Even till this day, I think about what my life could have been like if I were to stay with my biological family in Goa. Never once do I think or feel that it would be worse or better than my life now.

To close this post, I would like to say thank you to Shareen Pine and her daughter for speaking out and sharing their truth. Validation is so important in adoption and I cannot begin to express how much I have learned from their words.

I Am All Grown Up Now… Well, Kind Of.

I am 31 years old and I seriously thought that I had my shit together. I mean, I graduated college, I traveled back to India twice, I searched for my birth mother, I am financially independent, emotionally stable, and I’m in graduate school. Seems like I have my shit together, right?! Well, surprise! I don’t. It was just about a month ago, I thought I was doing well until I got an email from a woman who happened to find me while searching for the woman who owned my orphanage years ago in Goa. She is responsible for turning my life upside down, in a good way of course. She explained to me that she used to intern at my orphanage in 1993 (10 years after I was there). As we began to exchange emails, she further told me about the life she lived inside those walls during her four month stay. To be honest, it is truly a miracle that she found me by chance. She shared stories about the other women working with her, the routine she had with the children, and the food that she ate. The best part is that she had pictures!!! She sent me a few pictures of the children and women she worked with and in the background were the white cribs all lined up. At that moment, I broke down. For an adoptee who knew absolutely nothing about her first home during the first six months of her life, the shock of receiving pictures of the orphanage during the time it was in “business” was life changing, not to mention the crib where I would rock myself to sleep every night and lay my head to dream. Yes, she was there 10 years after I was, but things in India rarely change, and if there are changes, it’s not over night. Her stories and her photos filled in the first six months of my life and she is proving, in a way that I existed before my family picked me up from the airport.
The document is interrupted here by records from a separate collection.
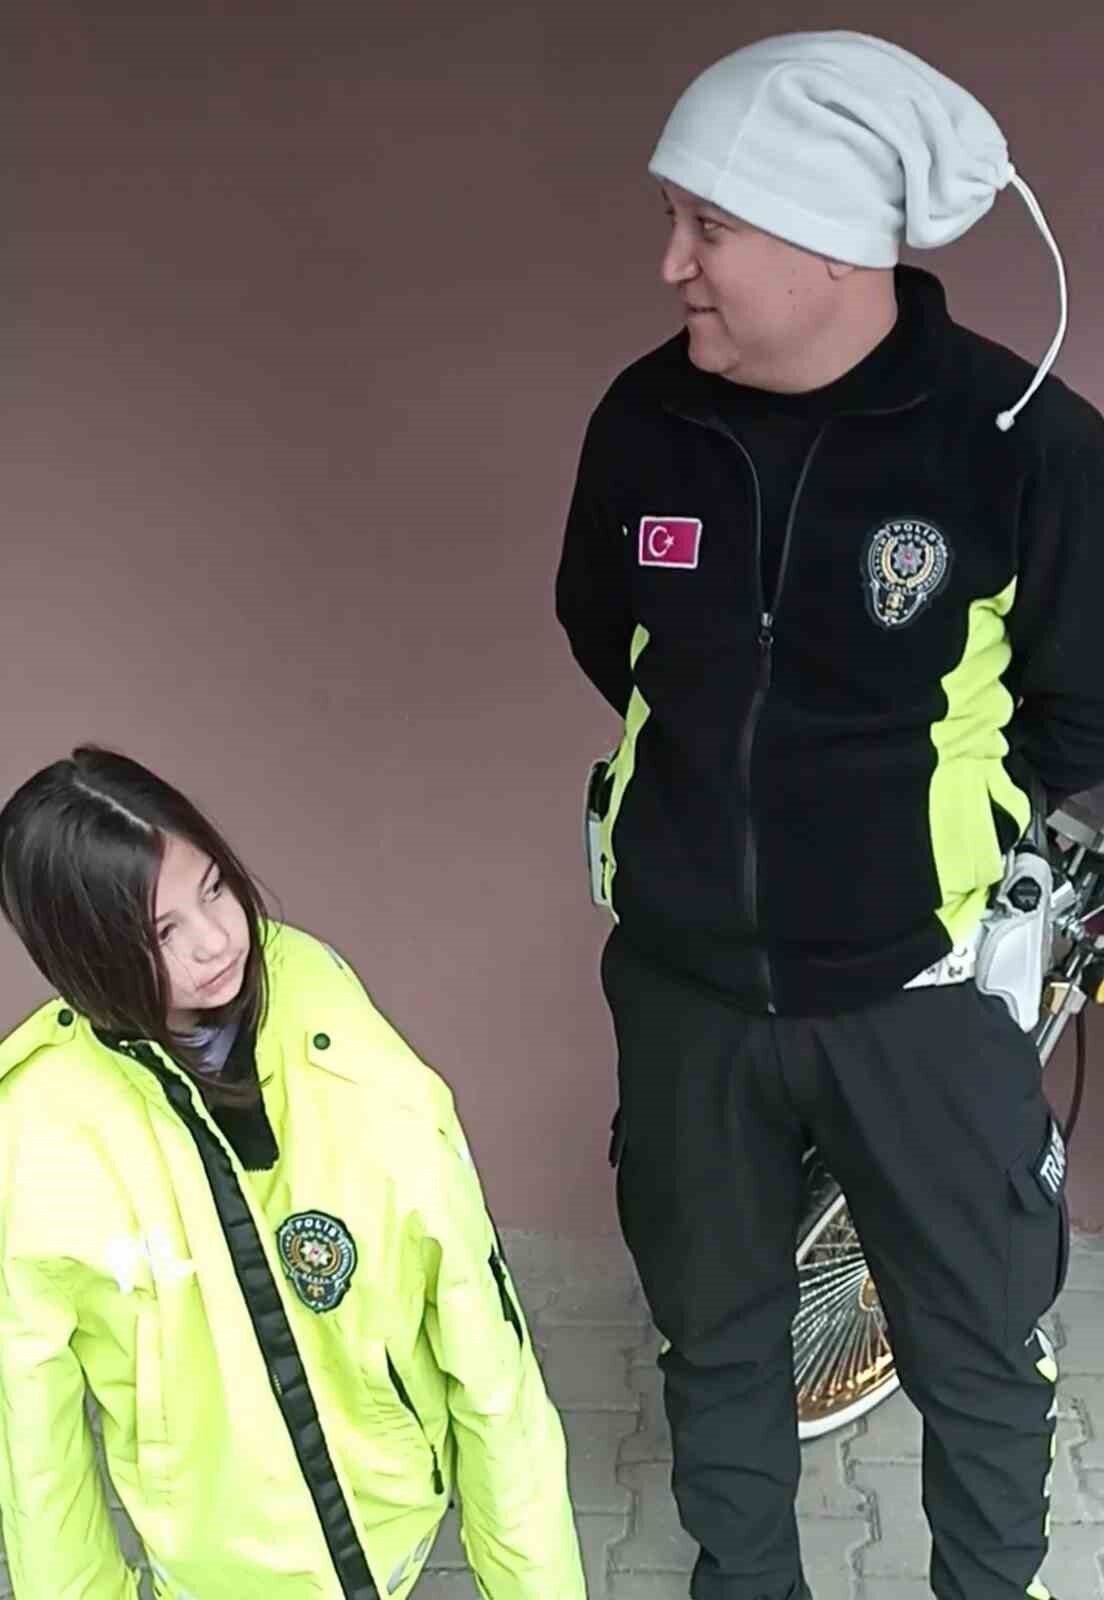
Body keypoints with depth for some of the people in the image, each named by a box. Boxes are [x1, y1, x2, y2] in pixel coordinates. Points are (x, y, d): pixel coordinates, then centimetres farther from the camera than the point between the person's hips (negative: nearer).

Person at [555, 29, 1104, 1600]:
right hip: (684, 981, 3)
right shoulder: (645, 417, -7)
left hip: (915, 989, -3)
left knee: (976, 1352, 16)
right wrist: (731, 774, 8)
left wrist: (925, 830, -3)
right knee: (711, 1325, 22)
You may be asking yourself why is it that I trust her or could she may be lying to me. I briefly doubted her for a moment as well, but she explained the house exactly how I remembered it when I visited (it was empty at the time) and explained the woman who owned my orphanage exactly the way that others have explained her. The front yard and backyard in the photos resemble the images in my memory from when I visited years ago. At times like this, trust and faith slip in and remove all doubt. A sudden ease settles in and pure joy sets off. My tears shortly started flowing down my cheeks. Unlike many adoptees I know, I am able to rewrite my history and my life before coming to the US. These stories are not just for me, but for my future children and their children and their children.
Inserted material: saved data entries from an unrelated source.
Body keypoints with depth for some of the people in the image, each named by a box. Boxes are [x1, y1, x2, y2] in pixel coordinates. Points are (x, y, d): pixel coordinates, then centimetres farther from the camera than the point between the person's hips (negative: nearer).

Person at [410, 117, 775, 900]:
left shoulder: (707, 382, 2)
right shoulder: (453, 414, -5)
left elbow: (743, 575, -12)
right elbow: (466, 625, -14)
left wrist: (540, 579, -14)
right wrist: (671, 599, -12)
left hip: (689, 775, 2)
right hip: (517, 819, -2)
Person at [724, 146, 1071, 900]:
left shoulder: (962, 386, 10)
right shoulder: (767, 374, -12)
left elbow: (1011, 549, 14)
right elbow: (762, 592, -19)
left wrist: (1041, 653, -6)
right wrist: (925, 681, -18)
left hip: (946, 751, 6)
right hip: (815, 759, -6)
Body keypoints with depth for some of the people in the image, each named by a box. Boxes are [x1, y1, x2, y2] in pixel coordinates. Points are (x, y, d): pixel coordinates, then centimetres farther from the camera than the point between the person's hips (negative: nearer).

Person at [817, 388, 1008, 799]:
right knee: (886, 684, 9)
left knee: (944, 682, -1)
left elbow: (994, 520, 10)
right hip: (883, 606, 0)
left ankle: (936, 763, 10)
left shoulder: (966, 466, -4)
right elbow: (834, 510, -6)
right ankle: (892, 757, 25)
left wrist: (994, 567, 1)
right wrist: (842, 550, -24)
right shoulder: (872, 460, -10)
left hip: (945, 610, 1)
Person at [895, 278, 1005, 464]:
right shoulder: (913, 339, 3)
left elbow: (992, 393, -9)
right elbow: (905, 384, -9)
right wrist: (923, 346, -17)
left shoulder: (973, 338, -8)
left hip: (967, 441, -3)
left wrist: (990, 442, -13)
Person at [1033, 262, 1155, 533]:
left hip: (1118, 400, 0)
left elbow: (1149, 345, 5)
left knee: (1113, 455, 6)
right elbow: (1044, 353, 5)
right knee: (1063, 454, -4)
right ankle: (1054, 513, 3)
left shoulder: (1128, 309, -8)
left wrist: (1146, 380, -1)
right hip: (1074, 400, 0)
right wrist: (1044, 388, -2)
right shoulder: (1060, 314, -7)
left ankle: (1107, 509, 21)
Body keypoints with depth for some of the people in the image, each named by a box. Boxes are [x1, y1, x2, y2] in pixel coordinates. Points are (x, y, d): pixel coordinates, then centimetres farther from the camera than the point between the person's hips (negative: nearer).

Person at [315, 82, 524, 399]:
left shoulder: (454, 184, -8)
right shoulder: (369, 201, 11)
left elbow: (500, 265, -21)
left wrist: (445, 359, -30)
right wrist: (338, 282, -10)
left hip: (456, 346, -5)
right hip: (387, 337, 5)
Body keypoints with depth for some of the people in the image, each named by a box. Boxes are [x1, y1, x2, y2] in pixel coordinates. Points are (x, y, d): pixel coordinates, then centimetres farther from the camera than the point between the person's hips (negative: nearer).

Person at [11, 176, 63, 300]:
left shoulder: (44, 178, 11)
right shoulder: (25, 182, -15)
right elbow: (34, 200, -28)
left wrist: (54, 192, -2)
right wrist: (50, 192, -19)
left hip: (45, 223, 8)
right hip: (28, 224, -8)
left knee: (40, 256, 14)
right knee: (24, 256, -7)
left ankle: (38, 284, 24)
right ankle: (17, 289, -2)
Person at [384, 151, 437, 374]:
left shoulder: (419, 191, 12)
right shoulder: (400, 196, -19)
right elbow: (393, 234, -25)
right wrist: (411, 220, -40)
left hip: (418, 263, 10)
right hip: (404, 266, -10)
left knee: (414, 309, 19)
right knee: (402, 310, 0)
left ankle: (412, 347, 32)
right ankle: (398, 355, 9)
Although pure joy settled in, a much deeper emptiness arose that I had never felt before. Yes, I have gained a new page in my personal history book, but I have also began to grieve the loss of my birth family. As soon as I returned back to the States after meeting and getting denied by my birth mother, I accepted it, and quickly moved right back into work and school mode like I was “suppose to”. Regardless of the situation, I never took time to grieve the loss of my mother, my siblings, my life in India; instead I did what I thought I was suppose to, which was accept and move on. This is the emptiness that I am struggling with at the moment. This is the loss that I am working through. This is the “what ifs” that I am fantasizing about. This is the painful side of adoption. I can no longer bury it and act like the bigger person. I need to grieve and continue to cry everyday about being and feeling absolutely alone here. This is my time to not be a grown up.